Revenue: has reduced year on year by 15%, however if you use the interim accounts to split the revenue into two six month periods the revenue in the last 6 months to Mar 17 has reduced by a massive 26% (sales in H1 were down just 2%). This suggests to me that sales will be lower again next year when there will be a decrease in sales in the first 6 months as the plan to reduce sales in less profitable areas has a full year impact.

 

Gross Profit: has reduced from 47% in 2015 to 39% in 2016 to 38% in 2017, this despite the stated intention of focussing on more profitable lines.

 

Distribution costs: distribution costs in 2017 are pretty much the same as in 2016 (both £8.4m) despite moving to a new distribution model and presumably, given the reduced turnover having actually had to distribute less product. Distribution costs, as a percentage of sales have increased from 10% in 2015 to 15% in 2016 to 18% in 2017. These shows a lack of control over costs.

 

Selling costs have decreased year on year, but have remained as a constant 22% of revenue, so the minimum you would expect.

 

Admin costs have also decreased year on year, but again have remained at constant % of sales, in this case 12%.

> **TO DO**
In the financial analysis, change "year on year" to "annually" and reproduce the passage starting at "Distribution costs: distribution" and ending at "this case 12%.". The records that follow were drawn from a separate source.

> **RECORDS**
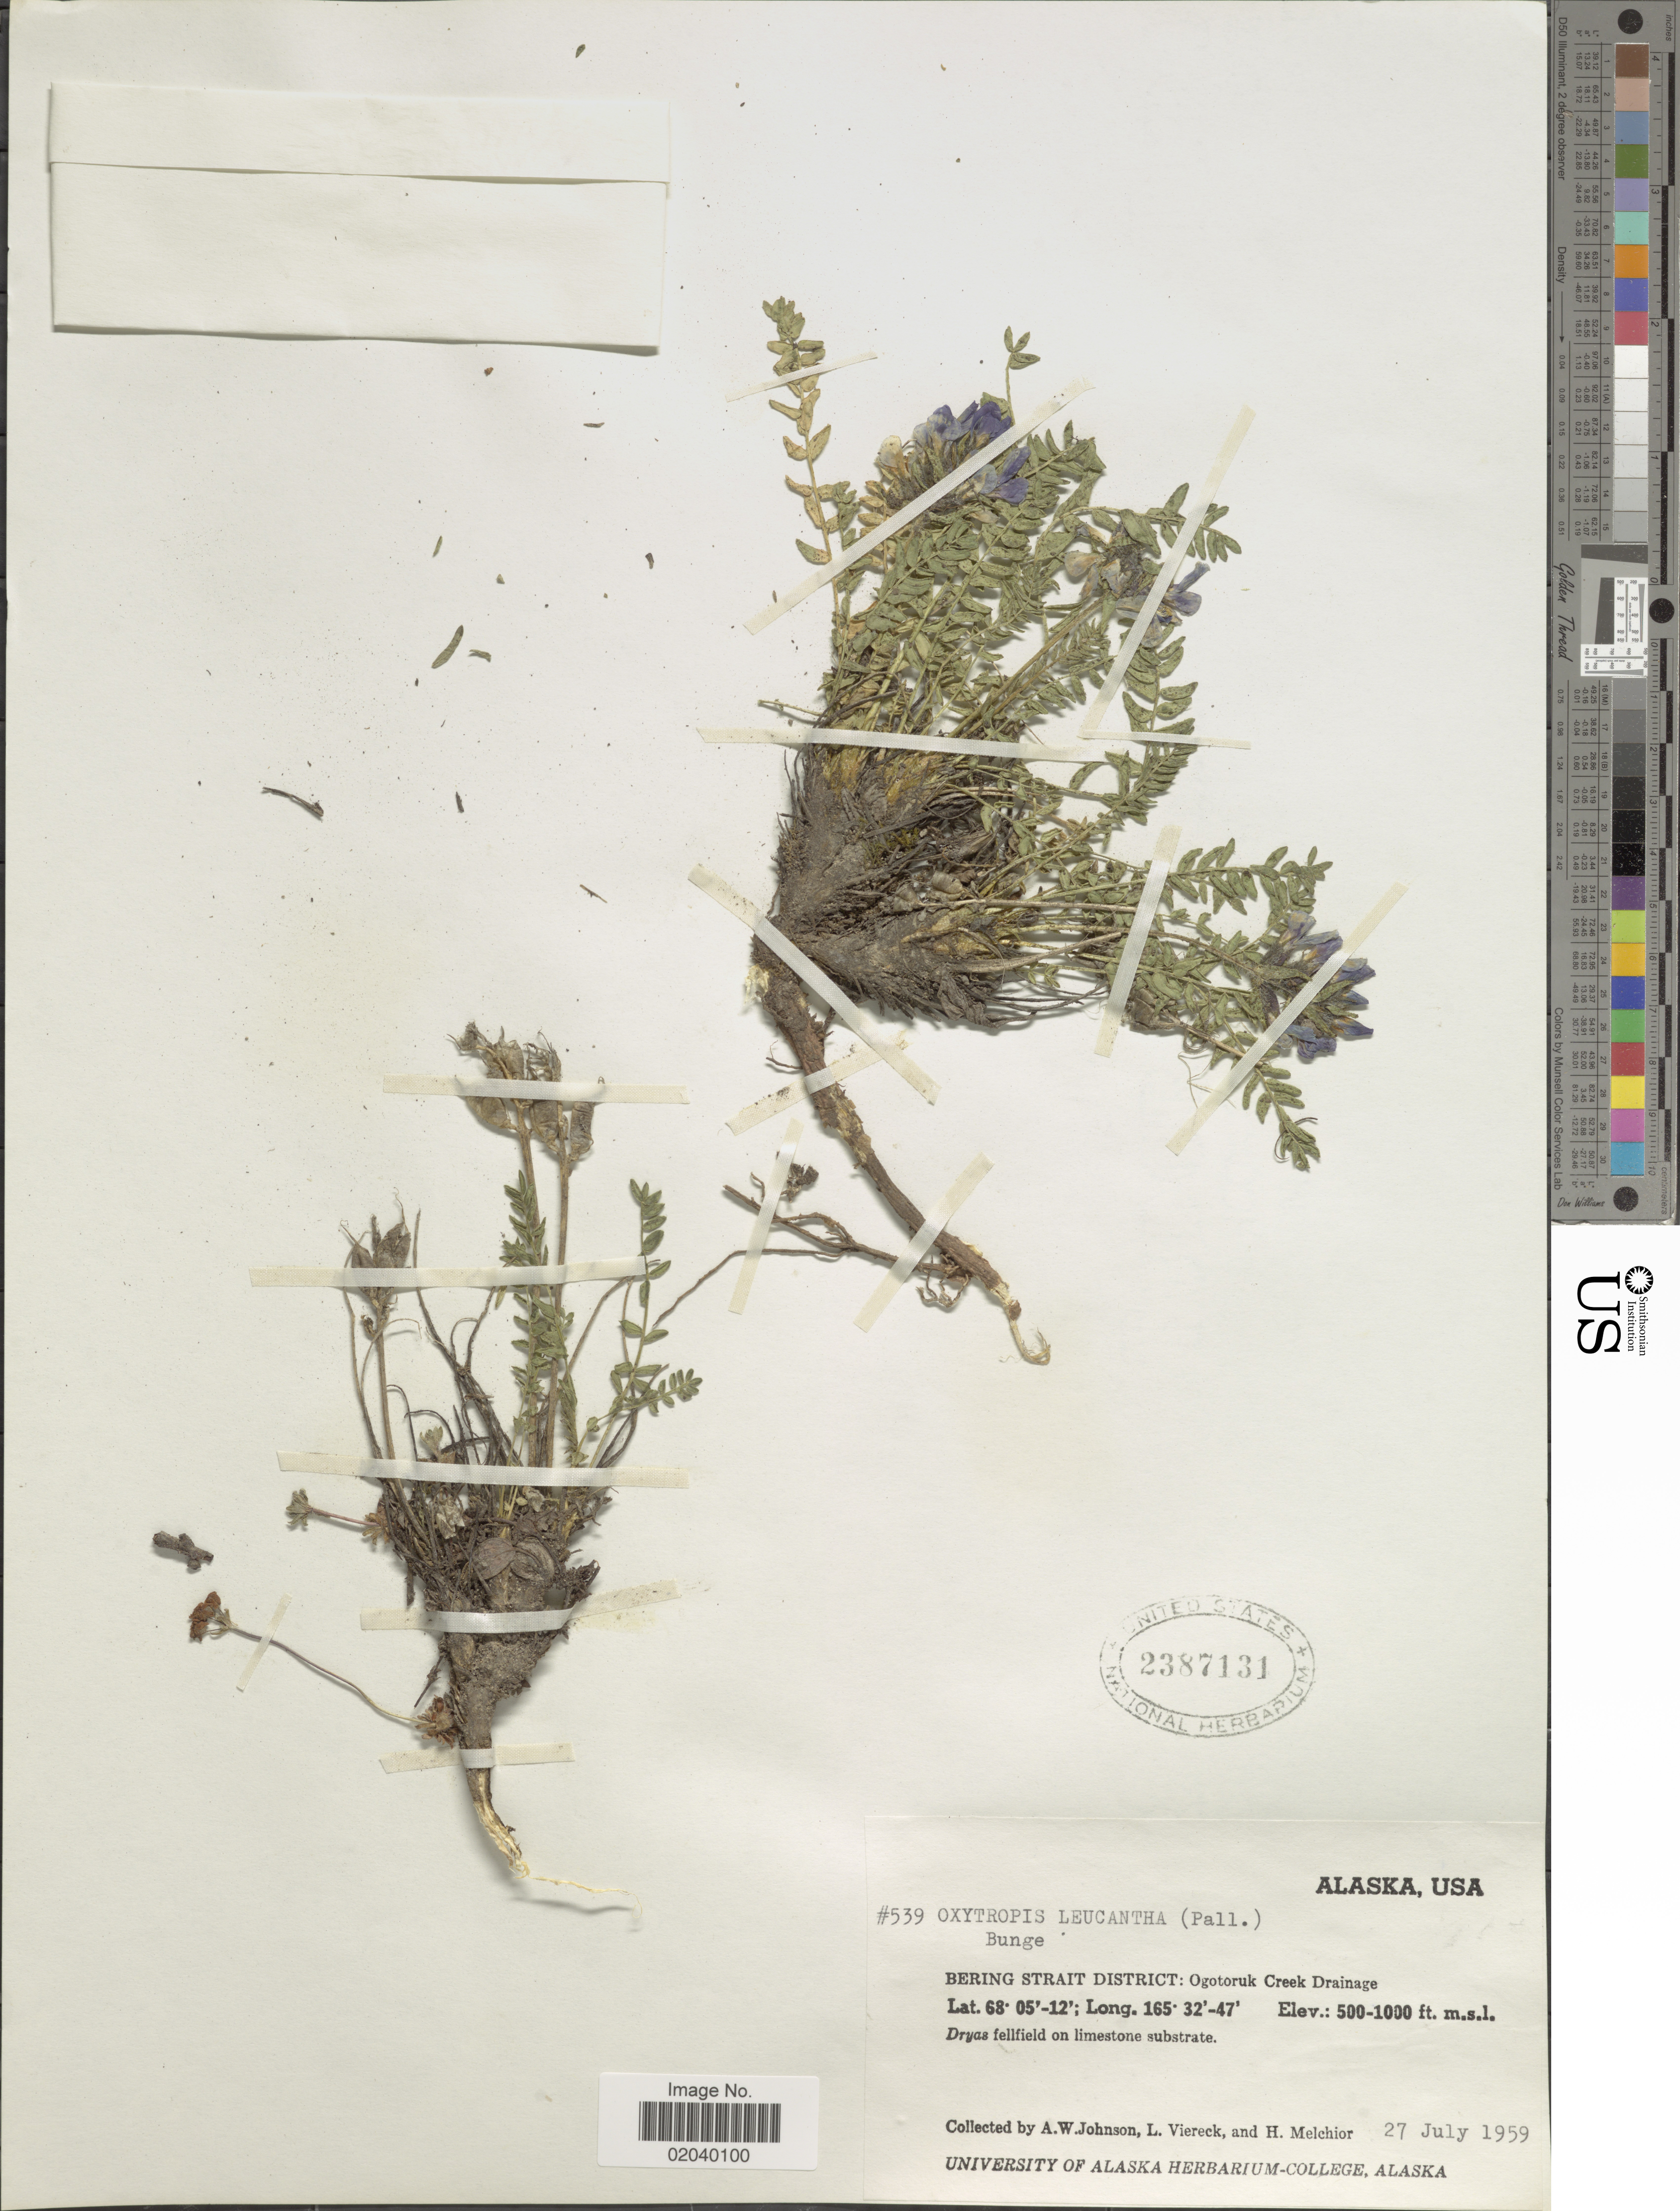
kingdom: Plantae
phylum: Tracheophyta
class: Magnoliopsida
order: Fabales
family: Fabaceae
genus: Oxytropis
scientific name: Oxytropis leucantha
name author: (Pall.) Pers.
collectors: A. W. Johnson, L. Viereck & H. Melchior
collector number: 539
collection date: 1959-07-27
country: United States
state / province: Alaska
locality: Bering Strait District: Ogotoruk Creek Drainage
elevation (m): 152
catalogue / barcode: US 2387131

> **RESULT FOR THIS EXERCISE**
Distribution costs: distribution costs in 2017 are pretty much the same as in 2016 (both £8.4m) despite moving to a new distribution model and presumably, given the reduced turnover having actually had to distribute less product. Distribution costs, as a percentage of sales have increased from 10% in 2015 to 15% in 2016 to 18% in 2017. These shows a lack of control over costs.

 

Selling costs have decreased annually, but have remained as a constant 22% of revenue, so the minimum you would expect.

 

Admin costs have also decreased annually, but again have remained at constant % of sales, in this case 12%.